---- Data records

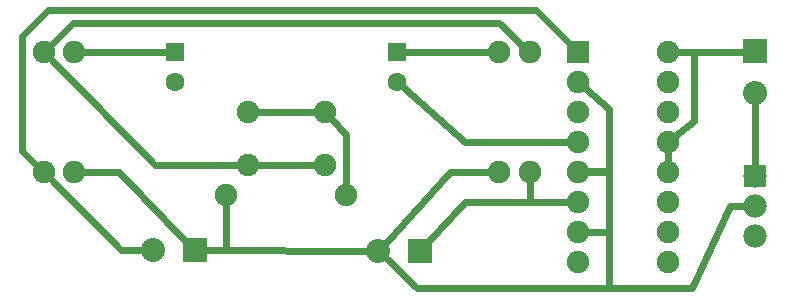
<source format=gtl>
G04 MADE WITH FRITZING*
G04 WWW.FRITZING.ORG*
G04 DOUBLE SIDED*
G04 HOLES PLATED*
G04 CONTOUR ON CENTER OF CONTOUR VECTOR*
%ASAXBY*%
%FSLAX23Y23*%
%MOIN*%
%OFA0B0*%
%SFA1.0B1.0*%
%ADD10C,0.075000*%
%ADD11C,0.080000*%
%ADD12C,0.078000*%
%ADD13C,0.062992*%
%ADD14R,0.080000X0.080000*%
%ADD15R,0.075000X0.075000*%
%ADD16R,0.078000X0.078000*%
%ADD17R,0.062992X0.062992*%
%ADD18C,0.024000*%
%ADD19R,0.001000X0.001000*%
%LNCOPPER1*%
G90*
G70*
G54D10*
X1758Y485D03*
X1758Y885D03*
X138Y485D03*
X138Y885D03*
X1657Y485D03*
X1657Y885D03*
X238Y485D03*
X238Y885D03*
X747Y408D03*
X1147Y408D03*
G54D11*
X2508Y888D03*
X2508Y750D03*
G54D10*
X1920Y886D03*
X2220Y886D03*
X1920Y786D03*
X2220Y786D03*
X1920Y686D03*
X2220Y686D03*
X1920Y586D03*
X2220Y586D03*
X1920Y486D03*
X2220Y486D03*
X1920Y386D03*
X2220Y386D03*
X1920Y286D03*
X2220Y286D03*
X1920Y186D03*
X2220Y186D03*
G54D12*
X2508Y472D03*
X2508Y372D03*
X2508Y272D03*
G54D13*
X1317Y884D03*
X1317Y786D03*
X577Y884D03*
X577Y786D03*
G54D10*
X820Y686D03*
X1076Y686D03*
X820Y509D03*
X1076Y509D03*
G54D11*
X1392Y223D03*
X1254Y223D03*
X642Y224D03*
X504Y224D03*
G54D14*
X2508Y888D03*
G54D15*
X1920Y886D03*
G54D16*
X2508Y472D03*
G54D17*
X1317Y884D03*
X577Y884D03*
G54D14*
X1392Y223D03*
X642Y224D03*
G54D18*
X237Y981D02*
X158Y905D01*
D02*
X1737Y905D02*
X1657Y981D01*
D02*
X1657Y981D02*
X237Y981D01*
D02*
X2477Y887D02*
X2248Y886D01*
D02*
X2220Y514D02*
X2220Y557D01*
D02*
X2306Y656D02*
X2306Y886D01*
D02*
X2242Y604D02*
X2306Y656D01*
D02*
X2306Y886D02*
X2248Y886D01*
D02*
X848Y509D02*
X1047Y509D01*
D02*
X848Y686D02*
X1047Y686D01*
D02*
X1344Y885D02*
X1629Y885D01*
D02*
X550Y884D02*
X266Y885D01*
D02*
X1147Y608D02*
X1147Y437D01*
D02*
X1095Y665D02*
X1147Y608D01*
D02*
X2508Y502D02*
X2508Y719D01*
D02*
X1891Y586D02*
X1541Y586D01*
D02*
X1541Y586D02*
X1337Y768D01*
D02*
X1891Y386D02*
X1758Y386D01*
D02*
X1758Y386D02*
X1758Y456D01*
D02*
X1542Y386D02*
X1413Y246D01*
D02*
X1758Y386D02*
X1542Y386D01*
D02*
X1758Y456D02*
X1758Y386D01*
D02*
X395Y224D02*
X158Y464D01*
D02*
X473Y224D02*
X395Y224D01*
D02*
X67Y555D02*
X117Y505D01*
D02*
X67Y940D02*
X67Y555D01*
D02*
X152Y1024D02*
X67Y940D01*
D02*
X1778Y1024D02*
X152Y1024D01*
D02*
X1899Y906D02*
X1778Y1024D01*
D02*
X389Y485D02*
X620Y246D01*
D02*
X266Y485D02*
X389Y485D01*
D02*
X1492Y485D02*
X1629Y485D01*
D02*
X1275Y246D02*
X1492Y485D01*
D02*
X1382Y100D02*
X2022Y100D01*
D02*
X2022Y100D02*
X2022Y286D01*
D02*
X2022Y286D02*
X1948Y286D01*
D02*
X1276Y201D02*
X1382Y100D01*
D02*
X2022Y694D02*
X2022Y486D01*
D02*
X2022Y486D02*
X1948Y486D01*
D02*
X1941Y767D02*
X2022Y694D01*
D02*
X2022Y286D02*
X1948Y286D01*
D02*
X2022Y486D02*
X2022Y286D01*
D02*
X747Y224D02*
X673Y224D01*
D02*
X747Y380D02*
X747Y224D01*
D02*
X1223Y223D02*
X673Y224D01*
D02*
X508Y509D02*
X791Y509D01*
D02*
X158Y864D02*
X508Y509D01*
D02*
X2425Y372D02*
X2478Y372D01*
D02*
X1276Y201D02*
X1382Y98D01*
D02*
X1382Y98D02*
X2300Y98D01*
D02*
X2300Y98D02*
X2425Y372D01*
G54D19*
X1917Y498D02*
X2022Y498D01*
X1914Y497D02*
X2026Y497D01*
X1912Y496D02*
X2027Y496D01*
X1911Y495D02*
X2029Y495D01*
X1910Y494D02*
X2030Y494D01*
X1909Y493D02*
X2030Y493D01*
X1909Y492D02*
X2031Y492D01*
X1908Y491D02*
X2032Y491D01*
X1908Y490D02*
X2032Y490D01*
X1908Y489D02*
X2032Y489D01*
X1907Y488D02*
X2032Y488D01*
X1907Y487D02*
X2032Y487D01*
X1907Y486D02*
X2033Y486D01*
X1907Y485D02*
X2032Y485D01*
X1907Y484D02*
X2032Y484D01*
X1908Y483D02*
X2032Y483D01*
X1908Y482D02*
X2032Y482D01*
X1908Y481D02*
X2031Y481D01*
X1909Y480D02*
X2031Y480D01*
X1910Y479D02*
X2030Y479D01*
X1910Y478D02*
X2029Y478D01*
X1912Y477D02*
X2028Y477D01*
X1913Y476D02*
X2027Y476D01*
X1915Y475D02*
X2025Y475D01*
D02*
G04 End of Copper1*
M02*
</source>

--------

Directions: All of the records above should be written out exactly, with the pictures left out.

Output of the exercise:
<source format=gtl>
G04 MADE WITH FRITZING*
G04 WWW.FRITZING.ORG*
G04 DOUBLE SIDED*
G04 HOLES PLATED*
G04 CONTOUR ON CENTER OF CONTOUR VECTOR*
%ASAXBY*%
%FSLAX23Y23*%
%MOIN*%
%OFA0B0*%
%SFA1.0B1.0*%
%ADD10C,0.075000*%
%ADD11C,0.080000*%
%ADD12C,0.078000*%
%ADD13C,0.062992*%
%ADD14R,0.080000X0.080000*%
%ADD15R,0.075000X0.075000*%
%ADD16R,0.078000X0.078000*%
%ADD17R,0.062992X0.062992*%
%ADD18C,0.024000*%
%ADD19R,0.001000X0.001000*%
%LNCOPPER1*%
G90*
G70*
G54D10*
X1758Y485D03*
X1758Y885D03*
X138Y485D03*
X138Y885D03*
X1657Y485D03*
X1657Y885D03*
X238Y485D03*
X238Y885D03*
X747Y408D03*
X1147Y408D03*
G54D11*
X2508Y888D03*
X2508Y750D03*
G54D10*
X1920Y886D03*
X2220Y886D03*
X1920Y786D03*
X2220Y786D03*
X1920Y686D03*
X2220Y686D03*
X1920Y586D03*
X2220Y586D03*
X1920Y486D03*
X2220Y486D03*
X1920Y386D03*
X2220Y386D03*
X1920Y286D03*
X2220Y286D03*
X1920Y186D03*
X2220Y186D03*
G54D12*
X2508Y472D03*
X2508Y372D03*
X2508Y272D03*
G54D13*
X1317Y884D03*
X1317Y786D03*
X577Y884D03*
X577Y786D03*
G54D10*
X820Y686D03*
X1076Y686D03*
X820Y509D03*
X1076Y509D03*
G54D11*
X1392Y223D03*
X1254Y223D03*
X642Y224D03*
X504Y224D03*
G54D14*
X2508Y888D03*
G54D15*
X1920Y886D03*
G54D16*
X2508Y472D03*
G54D17*
X1317Y884D03*
X577Y884D03*
G54D14*
X1392Y223D03*
X642Y224D03*
G54D18*
X237Y981D02*
X158Y905D01*
D02*
X1737Y905D02*
X1657Y981D01*
D02*
X1657Y981D02*
X237Y981D01*
D02*
X2477Y887D02*
X2248Y886D01*
D02*
X2220Y514D02*
X2220Y557D01*
D02*
X2306Y656D02*
X2306Y886D01*
D02*
X2242Y604D02*
X2306Y656D01*
D02*
X2306Y886D02*
X2248Y886D01*
D02*
X848Y509D02*
X1047Y509D01*
D02*
X848Y686D02*
X1047Y686D01*
D02*
X1344Y885D02*
X1629Y885D01*
D02*
X550Y884D02*
X266Y885D01*
D02*
X1147Y608D02*
X1147Y437D01*
D02*
X1095Y665D02*
X1147Y608D01*
D02*
X2508Y502D02*
X2508Y719D01*
D02*
X1891Y586D02*
X1541Y586D01*
D02*
X1541Y586D02*
X1337Y768D01*
D02*
X1891Y386D02*
X1758Y386D01*
D02*
X1758Y386D02*
X1758Y456D01*
D02*
X1542Y386D02*
X1413Y246D01*
D02*
X1758Y386D02*
X1542Y386D01*
D02*
X1758Y456D02*
X1758Y386D01*
D02*
X395Y224D02*
X158Y464D01*
D02*
X473Y224D02*
X395Y224D01*
D02*
X67Y555D02*
X117Y505D01*
D02*
X67Y940D02*
X67Y555D01*
D02*
X152Y1024D02*
X67Y940D01*
D02*
X1778Y1024D02*
X152Y1024D01*
D02*
X1899Y906D02*
X1778Y1024D01*
D02*
X389Y485D02*
X620Y246D01*
D02*
X266Y485D02*
X389Y485D01*
D02*
X1492Y485D02*
X1629Y485D01*
D02*
X1275Y246D02*
X1492Y485D01*
D02*
X1382Y100D02*
X2022Y100D01*
D02*
X2022Y100D02*
X2022Y286D01*
D02*
X2022Y286D02*
X1948Y286D01*
D02*
X1276Y201D02*
X1382Y100D01*
D02*
X2022Y694D02*
X2022Y486D01*
D02*
X2022Y486D02*
X1948Y486D01*
D02*
X1941Y767D02*
X2022Y694D01*
D02*
X2022Y286D02*
X1948Y286D01*
D02*
X2022Y486D02*
X2022Y286D01*
D02*
X747Y224D02*
X673Y224D01*
D02*
X747Y380D02*
X747Y224D01*
D02*
X1223Y223D02*
X673Y224D01*
D02*
X508Y509D02*
X791Y509D01*
D02*
X158Y864D02*
X508Y509D01*
D02*
X2425Y372D02*
X2478Y372D01*
D02*
X1276Y201D02*
X1382Y98D01*
D02*
X1382Y98D02*
X2300Y98D01*
D02*
X2300Y98D02*
X2425Y372D01*
G54D19*
X1917Y498D02*
X2022Y498D01*
X1914Y497D02*
X2026Y497D01*
X1912Y496D02*
X2027Y496D01*
X1911Y495D02*
X2029Y495D01*
X1910Y494D02*
X2030Y494D01*
X1909Y493D02*
X2030Y493D01*
X1909Y492D02*
X2031Y492D01*
X1908Y491D02*
X2032Y491D01*
X1908Y490D02*
X2032Y490D01*
X1908Y489D02*
X2032Y489D01*
X1907Y488D02*
X2032Y488D01*
X1907Y487D02*
X2032Y487D01*
X1907Y486D02*
X2033Y486D01*
X1907Y485D02*
X2032Y485D01*
X1907Y484D02*
X2032Y484D01*
X1908Y483D02*
X2032Y483D01*
X1908Y482D02*
X2032Y482D01*
X1908Y481D02*
X2031Y481D01*
X1909Y480D02*
X2031Y480D01*
X1910Y479D02*
X2030Y479D01*
X1910Y478D02*
X2029Y478D01*
X1912Y477D02*
X2028Y477D01*
X1913Y476D02*
X2027Y476D01*
X1915Y475D02*
X2025Y475D01*
D02*
G04 End of Copper1*
M02*
</source>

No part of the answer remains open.